There's a couple of things here I'd like to clarify. I didn't write "misplaced", I wrote "misdirected". Here's the tech writer in me, offering that "misplaced" relates to "not appropriate or correct in the circumstances", which is not correct in relation to my position - it was appropriate in that his gripes about the materials were not correct and he claimed that it was a material failure - it wasn't in that the Threadlocker performed exactly as designed, and the screw(s) failed as a result of not properly being extracted. Then, he went off on making a claim that was inaccurate, and he didn't take any time to figure out exactly what happened - basically, making **** up and manufacturing a crisis that isn't actually representative of what really happened. He spent a fair amount of time making a video, I took 3 minutes out of my day to actually lay out the box's contents. One of my mantras in this, know what you're talking or writing about, or STFU. The YouTuber is misrepresenting the issue, and that's where I fault him. I'm almost 60 now, and I've been using the Threadlocker for maybe 45 years now, when I started working on cars. Besides, this adapter is pretty much identical to the adapter that Apple put on their last-generation iMac, starting around 2009 or so - again, nothing new here. Second, read the intro to my last paragraph. Carefully, please? I stated that the fault lies with Apple. I contacted Apple, notified them of the viral video and that it's spawned other negative videos, what the issue was/is in the manual, and told them what changes to make. No offense, IMO you really didn't read my post as it is intended.

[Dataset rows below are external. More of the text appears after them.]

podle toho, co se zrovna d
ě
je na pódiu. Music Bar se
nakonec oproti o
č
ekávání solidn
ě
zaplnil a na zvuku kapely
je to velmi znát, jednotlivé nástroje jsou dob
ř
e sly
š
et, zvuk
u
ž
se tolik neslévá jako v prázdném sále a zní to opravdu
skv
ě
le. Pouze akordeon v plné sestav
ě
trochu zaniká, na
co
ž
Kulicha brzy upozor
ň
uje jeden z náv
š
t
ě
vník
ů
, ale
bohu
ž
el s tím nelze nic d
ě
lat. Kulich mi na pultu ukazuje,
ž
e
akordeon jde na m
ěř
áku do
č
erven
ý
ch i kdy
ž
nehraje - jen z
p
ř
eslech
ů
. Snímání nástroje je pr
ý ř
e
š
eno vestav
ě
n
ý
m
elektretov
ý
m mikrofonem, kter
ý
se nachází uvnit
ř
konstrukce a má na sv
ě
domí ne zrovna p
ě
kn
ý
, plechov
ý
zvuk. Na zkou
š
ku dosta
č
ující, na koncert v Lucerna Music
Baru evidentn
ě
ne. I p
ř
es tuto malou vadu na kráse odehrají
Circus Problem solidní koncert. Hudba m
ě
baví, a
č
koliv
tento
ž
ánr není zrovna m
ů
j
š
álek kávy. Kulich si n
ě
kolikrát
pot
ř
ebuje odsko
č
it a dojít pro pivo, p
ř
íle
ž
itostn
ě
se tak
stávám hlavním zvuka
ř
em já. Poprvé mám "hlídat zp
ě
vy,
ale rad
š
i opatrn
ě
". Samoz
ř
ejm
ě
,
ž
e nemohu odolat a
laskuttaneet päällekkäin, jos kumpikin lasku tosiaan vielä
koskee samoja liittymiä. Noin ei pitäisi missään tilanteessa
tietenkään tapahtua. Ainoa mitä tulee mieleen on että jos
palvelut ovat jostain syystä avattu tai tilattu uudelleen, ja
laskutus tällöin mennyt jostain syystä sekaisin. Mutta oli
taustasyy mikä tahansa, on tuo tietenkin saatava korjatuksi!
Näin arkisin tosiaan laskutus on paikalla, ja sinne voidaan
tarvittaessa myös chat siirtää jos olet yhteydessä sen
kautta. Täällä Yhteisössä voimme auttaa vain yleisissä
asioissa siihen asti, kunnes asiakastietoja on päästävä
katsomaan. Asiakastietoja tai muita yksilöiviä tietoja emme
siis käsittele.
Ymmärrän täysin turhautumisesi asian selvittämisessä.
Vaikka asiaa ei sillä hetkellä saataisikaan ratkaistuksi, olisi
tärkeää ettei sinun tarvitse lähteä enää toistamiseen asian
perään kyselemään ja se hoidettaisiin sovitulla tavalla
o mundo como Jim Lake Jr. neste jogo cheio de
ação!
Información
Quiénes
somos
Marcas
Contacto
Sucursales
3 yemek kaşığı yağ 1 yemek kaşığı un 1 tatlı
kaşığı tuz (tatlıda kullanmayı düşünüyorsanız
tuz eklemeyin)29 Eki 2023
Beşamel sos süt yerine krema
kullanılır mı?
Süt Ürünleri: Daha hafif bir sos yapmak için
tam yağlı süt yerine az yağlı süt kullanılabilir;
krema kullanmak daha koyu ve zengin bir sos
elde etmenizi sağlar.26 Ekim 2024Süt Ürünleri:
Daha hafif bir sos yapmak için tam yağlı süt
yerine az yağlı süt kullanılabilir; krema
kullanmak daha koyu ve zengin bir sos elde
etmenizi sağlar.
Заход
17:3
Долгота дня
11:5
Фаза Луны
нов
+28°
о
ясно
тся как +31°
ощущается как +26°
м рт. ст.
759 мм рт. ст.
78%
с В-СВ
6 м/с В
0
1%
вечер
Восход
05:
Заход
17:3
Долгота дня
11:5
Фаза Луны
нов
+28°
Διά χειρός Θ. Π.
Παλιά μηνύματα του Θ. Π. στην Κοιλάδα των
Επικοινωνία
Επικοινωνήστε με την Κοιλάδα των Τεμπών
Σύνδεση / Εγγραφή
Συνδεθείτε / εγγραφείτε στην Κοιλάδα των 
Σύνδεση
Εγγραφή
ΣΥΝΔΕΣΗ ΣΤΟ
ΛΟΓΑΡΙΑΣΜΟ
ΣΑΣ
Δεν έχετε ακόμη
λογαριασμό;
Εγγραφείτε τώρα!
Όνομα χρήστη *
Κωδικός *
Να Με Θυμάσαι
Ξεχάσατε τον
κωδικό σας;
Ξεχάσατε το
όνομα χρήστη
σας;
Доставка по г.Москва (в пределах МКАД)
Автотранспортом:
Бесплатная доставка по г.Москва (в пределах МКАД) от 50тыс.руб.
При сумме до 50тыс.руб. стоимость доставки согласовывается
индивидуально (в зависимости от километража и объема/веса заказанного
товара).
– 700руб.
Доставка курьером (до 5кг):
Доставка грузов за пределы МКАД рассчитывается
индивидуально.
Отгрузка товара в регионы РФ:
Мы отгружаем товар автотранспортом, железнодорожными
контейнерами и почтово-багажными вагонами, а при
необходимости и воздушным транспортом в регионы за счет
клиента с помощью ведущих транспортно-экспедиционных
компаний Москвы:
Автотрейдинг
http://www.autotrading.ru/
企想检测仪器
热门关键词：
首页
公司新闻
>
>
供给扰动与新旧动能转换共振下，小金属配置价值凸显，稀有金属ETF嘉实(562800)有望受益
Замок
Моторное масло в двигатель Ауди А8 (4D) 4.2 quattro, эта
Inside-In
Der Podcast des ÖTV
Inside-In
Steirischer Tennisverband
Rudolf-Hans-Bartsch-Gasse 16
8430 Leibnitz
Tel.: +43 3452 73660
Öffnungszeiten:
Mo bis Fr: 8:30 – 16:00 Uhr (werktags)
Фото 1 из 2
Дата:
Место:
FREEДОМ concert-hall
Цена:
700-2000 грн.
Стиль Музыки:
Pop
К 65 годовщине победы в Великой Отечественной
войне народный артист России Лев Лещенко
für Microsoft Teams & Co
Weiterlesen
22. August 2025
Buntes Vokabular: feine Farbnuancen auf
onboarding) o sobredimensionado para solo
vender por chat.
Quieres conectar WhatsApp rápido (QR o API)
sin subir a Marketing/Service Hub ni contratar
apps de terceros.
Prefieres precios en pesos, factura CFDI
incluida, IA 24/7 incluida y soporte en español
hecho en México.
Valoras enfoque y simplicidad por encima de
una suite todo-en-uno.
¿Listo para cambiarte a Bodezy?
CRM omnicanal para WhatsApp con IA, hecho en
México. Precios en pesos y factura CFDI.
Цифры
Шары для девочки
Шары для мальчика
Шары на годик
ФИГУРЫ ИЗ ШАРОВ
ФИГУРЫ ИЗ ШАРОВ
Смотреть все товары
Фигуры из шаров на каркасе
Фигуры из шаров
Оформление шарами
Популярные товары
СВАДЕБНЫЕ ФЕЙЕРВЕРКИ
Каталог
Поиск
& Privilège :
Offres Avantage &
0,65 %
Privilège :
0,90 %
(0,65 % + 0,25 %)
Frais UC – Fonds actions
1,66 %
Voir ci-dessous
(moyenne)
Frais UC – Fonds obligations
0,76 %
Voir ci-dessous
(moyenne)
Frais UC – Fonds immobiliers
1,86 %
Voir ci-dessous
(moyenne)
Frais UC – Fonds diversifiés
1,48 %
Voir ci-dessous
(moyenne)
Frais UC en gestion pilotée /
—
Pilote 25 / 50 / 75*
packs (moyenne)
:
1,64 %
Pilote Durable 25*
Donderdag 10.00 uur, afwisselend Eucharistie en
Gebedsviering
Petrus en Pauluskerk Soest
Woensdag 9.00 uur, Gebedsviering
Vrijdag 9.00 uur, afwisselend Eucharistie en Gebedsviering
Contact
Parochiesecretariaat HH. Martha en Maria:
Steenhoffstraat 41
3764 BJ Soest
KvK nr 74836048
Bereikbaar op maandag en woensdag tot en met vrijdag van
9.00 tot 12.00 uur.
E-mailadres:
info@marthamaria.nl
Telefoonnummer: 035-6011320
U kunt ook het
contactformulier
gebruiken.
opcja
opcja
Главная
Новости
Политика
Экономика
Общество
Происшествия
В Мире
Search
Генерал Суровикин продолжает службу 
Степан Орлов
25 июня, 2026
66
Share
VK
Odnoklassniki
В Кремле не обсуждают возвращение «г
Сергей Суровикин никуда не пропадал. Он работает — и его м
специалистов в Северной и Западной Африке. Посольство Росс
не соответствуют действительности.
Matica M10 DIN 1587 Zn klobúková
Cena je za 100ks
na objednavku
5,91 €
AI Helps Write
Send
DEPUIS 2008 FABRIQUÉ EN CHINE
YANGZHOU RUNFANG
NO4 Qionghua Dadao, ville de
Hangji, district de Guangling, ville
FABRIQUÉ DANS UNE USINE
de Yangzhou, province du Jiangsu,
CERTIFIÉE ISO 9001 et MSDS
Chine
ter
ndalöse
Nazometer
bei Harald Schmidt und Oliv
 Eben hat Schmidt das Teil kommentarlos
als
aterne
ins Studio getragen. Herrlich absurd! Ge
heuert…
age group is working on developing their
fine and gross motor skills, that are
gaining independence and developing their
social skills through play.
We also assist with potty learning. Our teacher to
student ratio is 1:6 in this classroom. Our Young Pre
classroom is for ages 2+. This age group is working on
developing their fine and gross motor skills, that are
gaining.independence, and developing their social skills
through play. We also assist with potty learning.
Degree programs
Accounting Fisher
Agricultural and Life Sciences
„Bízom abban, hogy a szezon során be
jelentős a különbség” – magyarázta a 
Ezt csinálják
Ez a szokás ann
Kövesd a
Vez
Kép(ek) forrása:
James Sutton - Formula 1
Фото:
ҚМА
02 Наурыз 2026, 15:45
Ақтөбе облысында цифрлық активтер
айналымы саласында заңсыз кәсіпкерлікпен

I would have to say that I've never heard of this happening before on other computer monitors that come with the vesa screw holes designed into the unit. I know that there are like 2 or 3 levels of thread locker that can be applied to screws. If the screws provided are good strong screws then why would the company that made the kit and Apple who should have put this through QA put on threadlocker that was any stronger than needed? This isn't a vibrating motor. The tread locker that is used on the Dell laptop screws works great. I can unscrew the the bottom laptop pannel and have never had one sheer off and I've done this to hundreds of laptops. There screws have a blue thread-locker compound but I'm not sure the strength. I think the jist here is a normal person seeing this would assume it's the screws and even an Apple genius at the store doesn't know about this vesa mount. There is no reason why this mount would be designed for one time install only as sometimes there are situations you might need to take the computer somewhere and you'll end up putting it back on the stand and when you're back to your normal location you'd put it back on the vesa arm.